Verizon study: User error the cause of more IT breaches
Security threats to businesses vary according to what sort of businesses ar targeted, according to a study covering over four years and 230 million compromised records.
Verizon originally issued its general Business Data Breach Investigations report back in June, but drill-down data on four industries -- financial services, technology, retail and food and beverage services, which together composed about 82 percent of the original survey -- merited a supplemental analysis this week. Some of the highlights:
- Don't get cocky, tech folk: Of the four industries examined, the tech sector presented the most breaches in which user error -- often by IT administrators -- was a contributing factor. That factor alone pushed internally generated breaches to 39 percent of all such incidents reported for tech -- the highest internal rate of the four industries, just ahead of the financial sector.
On the other hand, highly sophisticated attacks were unleashed more frequently on tech-sector targets than on any other, even in the financial sector.
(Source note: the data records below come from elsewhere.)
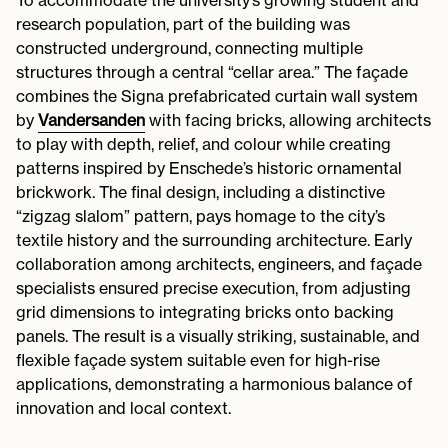
research population, part of the building was
constructed underground, connecting multiple
structures through a central “cellar area.” The façade
combines the Signa prefabricated curtain wall system
by
Vandersanden
with facing bricks, allowing architects
to play with depth, relief, and colour while creating
patterns inspired by Enschede’s historic ornamental
brickwork. The final design, including a distinctive
“zigzag slalom” pattern, pays homage to the city’s
textile history and the surrounding architecture. Early
collaboration among architects, engineers, and façade
specialists ensured precise execution, from adjusting
grid dimensions to integrating bricks onto backing
panels. The result is a visually striking, sustainable, and
flexible façade system suitable even for high-rise
applications, demonstrating a harmonious balance of
innovation and local context.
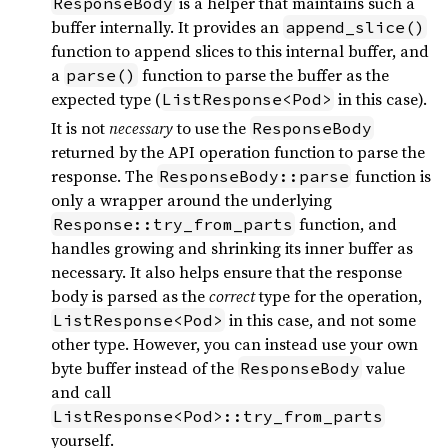
is a helper that maintains such a
ResponseBody
buffer internally. It provides an
append_slice()
function to append slices to this internal buffer, and
a
function to parse the buffer as the
parse()
expected type (
in this case).
ListResponse<Pod>
It is not
necessary
to use the
ResponseBody
returned by the API operation function to parse the
response. The
function is
ResponseBody::parse
only a wrapper around the underlying
function, and
Response::try_from_parts
handles growing and shrinking its inner buffer as
necessary. It also helps ensure that the response
body is parsed as the
correct
type for the operation,
in this case, and not some
ListResponse<Pod>
other type. However, you can instead use your own
byte buffer instead of the
value
ResponseBody
and call
ListResponse<Pod>::try_from_parts
yourself.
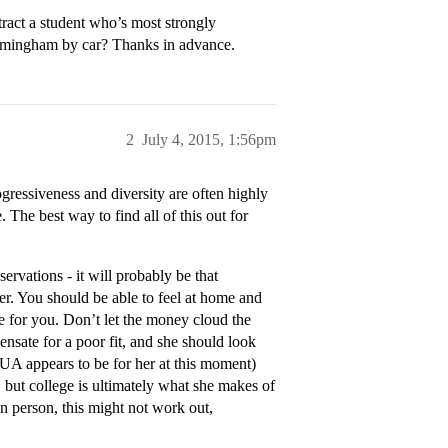
ttract a student who’s most strongly
irmingham by car? Thanks in advance.
2
July 4, 2015, 1:56pm
gressiveness and diversity are often highly
 The best way to find all of this out for
servations - it will probably be that
ver. You should be able to feel at home and
ge for you. Don’t let the money cloud the
pensate for a poor fit, and she should look
as UA appears to be for her at this moment)
, but college is ultimately what she makes of
en person, this might not work out,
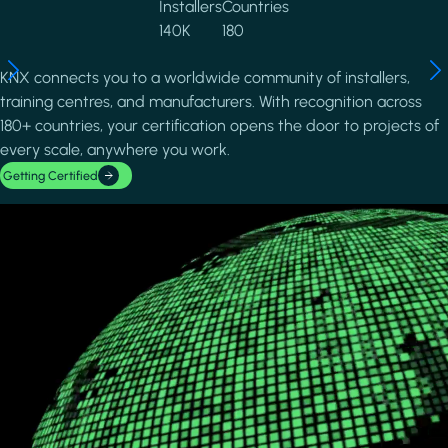
Installers
Countries
140K
180
KNX connects you to a worldwide community of installers,
training centres, and manufacturers. With recognition across
180+ countries, your certification opens the door to projects of
every scale, anywhere you work.
Getting Certified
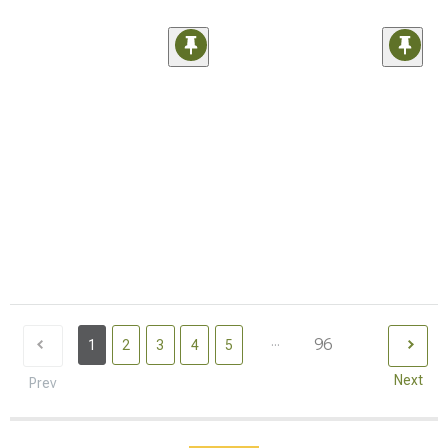
...
96
1
2
3
4
5
Next
Prev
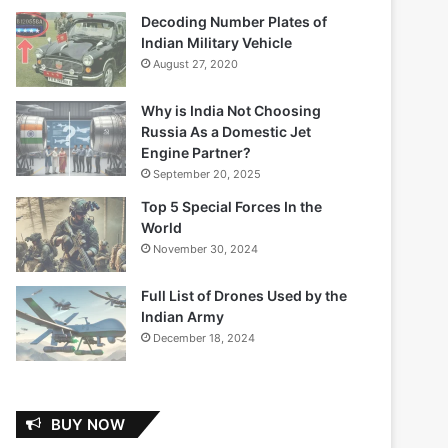
Decoding Number Plates of
Indian Military Vehicle
August 27, 2020
Why is India Not Choosing
Russia As a Domestic Jet
Engine Partner?
September 20, 2025
Top 5 Special Forces In the
World
November 30, 2024
Full List of Drones Used by the
Indian Army
December 18, 2024
BUY NOW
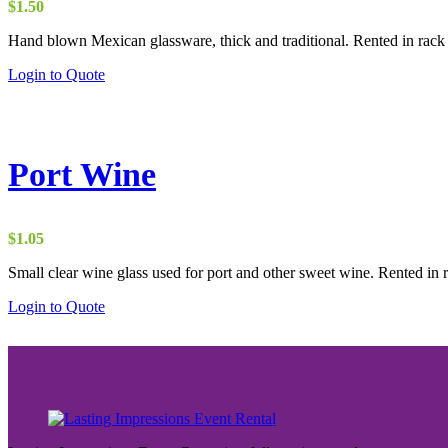
$
1.50
Hand blown Mexican glassware, thick and traditional. Rented in rack 
Login to Quote
Port Wine
$
1.05
Small clear wine glass used for port and other sweet wine. Rented in r
Login to Quote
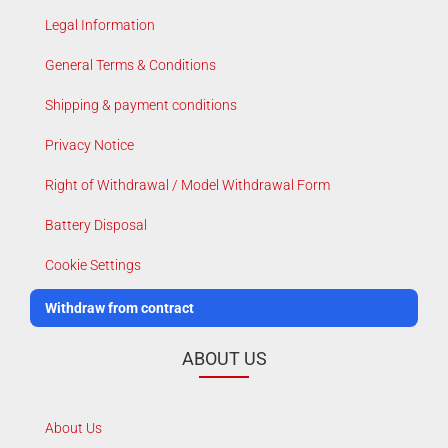
Legal Information
General Terms & Conditions
Shipping & payment conditions
Privacy Notice
Right of Withdrawal / Model Withdrawal Form
Battery Disposal
Cookie Settings
Withdraw from contract
ABOUT US
About Us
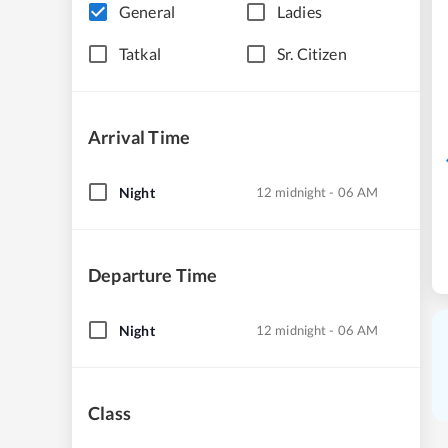
General
Ladies
Tatkal
Sr. Citizen
Arrival Time
Night
12 midnight - 06 AM
Departure Time
Night
12 midnight - 06 AM
Class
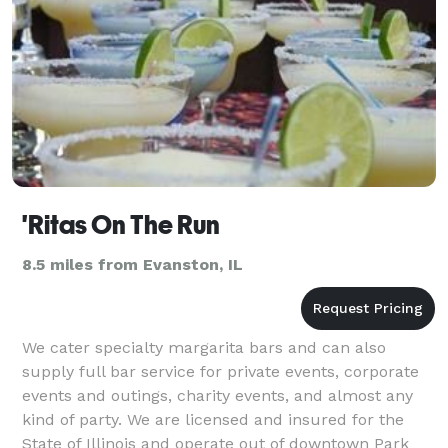
'Ritas On The Run
8.5 miles from Evanston, IL
We cater specialty margarita bars and can also
supply full bar service for private events, corporate
events and outings, charity events, and almost any
kind of party. We are licensed and insured for the
State of Illinois and operate out of downtown Park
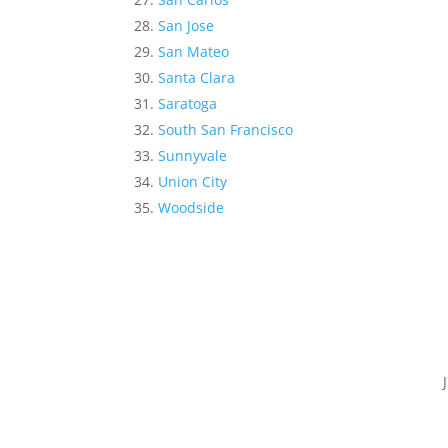
San Jose
San Mateo
Santa Clara
Saratoga
South San Francisco
Sunnyvale
Union City
Woodside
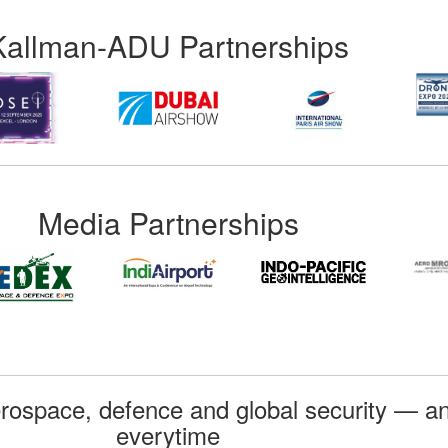
Kallman-ADU Partnerships
Media Partnerships
rospace, defence and global security — an
everytime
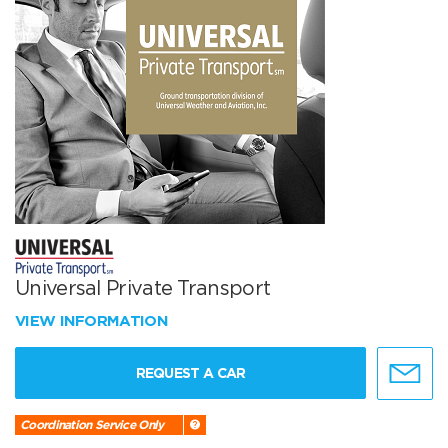
Universal Private Transport
VIEW INFORMATION
REQUEST A CAR
Coordination Service Only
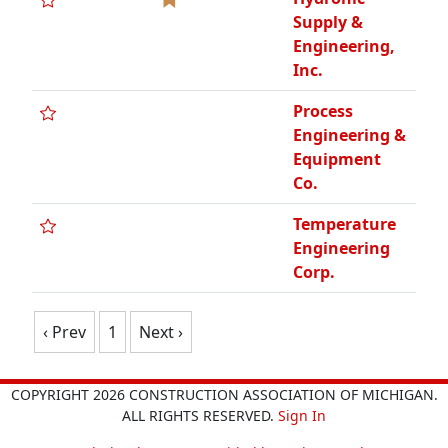
Supply &
Engineering,
Inc.
Process
Engineering &
Equipment
Co.
Temperature
Engineering
Corp.
‹ Prev
1
Next ›
COPYRIGHT 2026 CONSTRUCTION ASSOCIATION OF MICHIGAN.
ALL RIGHTS RESERVED.
Sign In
Web applications are the most popular attack vector, and though it's a tiny percentage of the total, only the tech sector discovered a breach in connection with a blackmail or extortion attempt.
- Speaking of the financial sector, the split in that industry between externally, internally, and partner-caused breaches was fairly even, with 56 percent of their problems caused externally and a disturbing 41 percent originating with partner businesses. (Since breaches often involve multiple components, these numbers add up to more than 100 percent. In many multiple-source situations, one party is unaware that they're part of the problem.) That split is the closest thing to parity among the four sectors.
The financial sector saw a significant number of attacks linked to known organized-crime groups overseas, particularly in Eastern Europe. Only in this sector do end users have a hand in more breaches than IT admins do, and this sector had nearly three times the number of breach discoveries made by the employees themselves.
- The food and beverage industry had the greatest split between external (80%), partner (70%) and internal (4%) breaches, but don't start feeling complacent about your credit card's safety in the hands of your food server just yet. The authors of the survey say that's probably because a light-fingered waiter or waitress is usually dealt with by law enforcement, not a risk-response team.
The high numbers for partner breaches are likely to reflect compromises of point-of-sale (POS) systems or those systems' vendors -- directly or indirectly responsible, the researchers say, for all of the breaches reported in that sector -- which can then be used to attack any restaurants using the compromised gear.
- Retail -- which represented the largest group of cases analyzed -- saw a significantly higher percentage of Wi-Fi-based attacks than any other industry. The researchers described most retail breaches as opportunistic and not especially sophisticated.
As with food and beverage, retailers typically finds out they've been breached when a third party clues them in, and it may take months for the problem to be uncovered. Only in the retail and food-and-beverage sectors were actual hacks a bigger problem than error, and in both sectors the preferred loot was payment-card data.
The data was drawn from the forensics files of the Verizon Business Risk Team, which were compiled between 2004 and 2007. A report to be issued next year will include data from 2008.